El vientre de Madre Monte

 
   
—Vamos —dijo Oso Viejo apenas despuntó el día.
Como siempre, lo seguimos sin hacer preguntas. En los últimos tiempos Oso Viejo se había vuelto huraño y misterioso y nunca nos decía qué estaba pensando.
A media mañana comprendimos que nos estaba llevando a la cueva sagrada. "El vientre de Madre Monte", como nuestro pueblo la llama desde los tiempos del hielo, en cuyo seno los chamanes consultan la voluntad de la montaña.
Nos miramos en silencio mientras subíamos la cuesta: eso quería decir que Oso Viejo había tenido otra visión. Desde que ordenó el ataque contra los grifos, las imputaciones de Madre Monte lo despertaban de noche, y ahora debía comparecer en persona. O, al menos, eso era lo que pensábamos.
Luego de trepar varias horas llegamos a la entrada, una grieta negra oculta entre el matorral. Oso Viejo nos permitió descansar. "Coman, beban", dijo, sin probar él mismo bocado ni beber un sorbo de agua, y al rato nos ordenó fabricar antorchas.

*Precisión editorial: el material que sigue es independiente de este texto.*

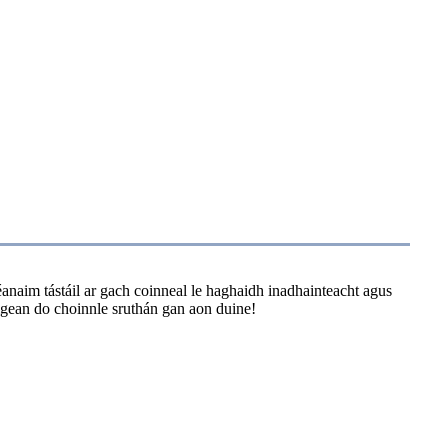
anaim tástáil ar gach coinneal le haghaidh inadhainteacht agus
ligean do choinnle sruthán gan aon duine!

Entramos en fila india y avanzamos hasta que la luz de afuera se desvaneció. Entonces encendimos las antorchas y seguimos subiendo hasta llegar a una cueva interior, cuyo acceso se ocultaba entre las sombras. Era fría, amplia y abovedada, con miles de piedras incrustadas en las paredes, que brillaban como estrellas a la luz de nuestras teas. Del techo colgaban luminosas estalactitas, que el suelo replicaba elevando estalagmitas.
Oso Viejo nos ordenó cortar las puntas de las estalactitas más brillantes, 24 en total. Siguiendo sus instrucciones, limpiamos el suelo y formamos un gran círculo con los conos de mineral cristalizado en el centro de la cueva, que ahora brillaba con más intensidad.
Oso Viejo se sentó en medio del ruedo y nos ordenó salir.
Lo esperamos afuera de El vientre. Escuchamos cantos, gemidos, gritos, mezclados con un rumor de tierra. Nos miramos unos a otros, sin comprender. Las antorchas se extinguían una a una.
El amanecer se intuía en la entrada de la cueva cuando Oso Viejo salió, pálido y circunspecto. No pronunció una sola palabra en el trayecto de vuelta al campamento
Oso Viejo murió tres días después. Entonces comprendimos que Madre Monte no lo había  perdonado.